::: TEXT UNDER STUDY

# HELP!! My hedgehog keeps biting me



## Oboulangr (Jan 22, 2014)

Hello, so I got my 10 month old hedgehog Lucy about two months ago. She has never bit me up until now. When I would try to trim her nails she would bite the towel but never me. Sometime last week I had her out on my bed snuggling. It was right before supper time for her. So I picked her up and was returning her to her cage. She latched onto my arm and bit me. Left a huge nasty bruise. I assumed that she bit me because she was hungry and upset that she had not been fed supper yet. So I had picked her up to cuddle a few times since then in the early afternoon and no biting episodes. Last night I had let her eat supper and run on her wheel and then picked her up to cuddle on the couch with me. She was in an exploring mood so after about 15 minutes I brought her back to her cage. She bit me again!!! These bites aren't breaking the skin just pinching and leaving nasty marks.

Why is she biting me???? Only at night.

I haven't been spending as much time as I usually do with her. I usually spend an hour everyday with her. But lately it's been every few days. Also her wheel is a flying saucer and since she is a bigger hedgie she has broken about two of them. The one she currently runs on is broken and lacks momentuim. We are waiting on a csbw to come in the mail. Could any of these things be a factor??? Or does my precious Lucy just not like me anymore? 

HELP!


----------



## Caryn (Dec 2, 2013)

Some hedgehogs bite when they are frustrated and don't want to be restrained. Usually hedgehogs are active at night and like to be left alone to explore and eat. Try to play with her during the day.


----------

::::::
::: RECORDS PROVIDED

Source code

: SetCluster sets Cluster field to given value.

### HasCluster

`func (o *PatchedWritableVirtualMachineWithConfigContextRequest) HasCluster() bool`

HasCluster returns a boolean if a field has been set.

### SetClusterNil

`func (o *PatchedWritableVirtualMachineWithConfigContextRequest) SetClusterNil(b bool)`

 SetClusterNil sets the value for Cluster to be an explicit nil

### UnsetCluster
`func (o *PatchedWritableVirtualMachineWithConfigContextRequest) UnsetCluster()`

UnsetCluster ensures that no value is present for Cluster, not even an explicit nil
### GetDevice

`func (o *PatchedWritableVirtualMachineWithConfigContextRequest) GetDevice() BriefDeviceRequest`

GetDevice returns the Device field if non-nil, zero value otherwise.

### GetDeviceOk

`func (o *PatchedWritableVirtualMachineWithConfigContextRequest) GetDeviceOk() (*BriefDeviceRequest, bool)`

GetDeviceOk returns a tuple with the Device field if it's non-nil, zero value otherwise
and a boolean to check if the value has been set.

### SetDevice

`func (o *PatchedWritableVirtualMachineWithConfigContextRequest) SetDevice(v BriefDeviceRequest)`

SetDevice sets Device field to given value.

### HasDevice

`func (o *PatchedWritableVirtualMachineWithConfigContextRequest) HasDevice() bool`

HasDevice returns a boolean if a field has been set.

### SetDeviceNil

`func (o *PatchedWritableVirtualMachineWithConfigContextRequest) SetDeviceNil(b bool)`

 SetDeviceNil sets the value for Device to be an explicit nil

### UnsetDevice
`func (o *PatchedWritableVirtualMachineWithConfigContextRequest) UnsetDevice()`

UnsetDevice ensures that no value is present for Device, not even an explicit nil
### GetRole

::::::

EXPLORE THE MATERIAL:
1: In the hedgehog biting thread, what did Lucy bite when her nails were being trimmed?
2: Could you condense the paragraph of the hedgehog biting thread that begins "I haven't been spending as much time" into a short bulleted list that keeps its main facts?

RESPONSES:
1: She bit the towel.

2:
- Time with Lucy has dropped from an hour every day to once every few days.
- Her wheel is a flying saucer, and because she is a bigger hedgehog she has broken about two of them.
- Her current wheel is broken and lacks momentum; a csbw is on its way in the mail.
- The poster asks whether these things could be a factor, or whether Lucy no longer likes them.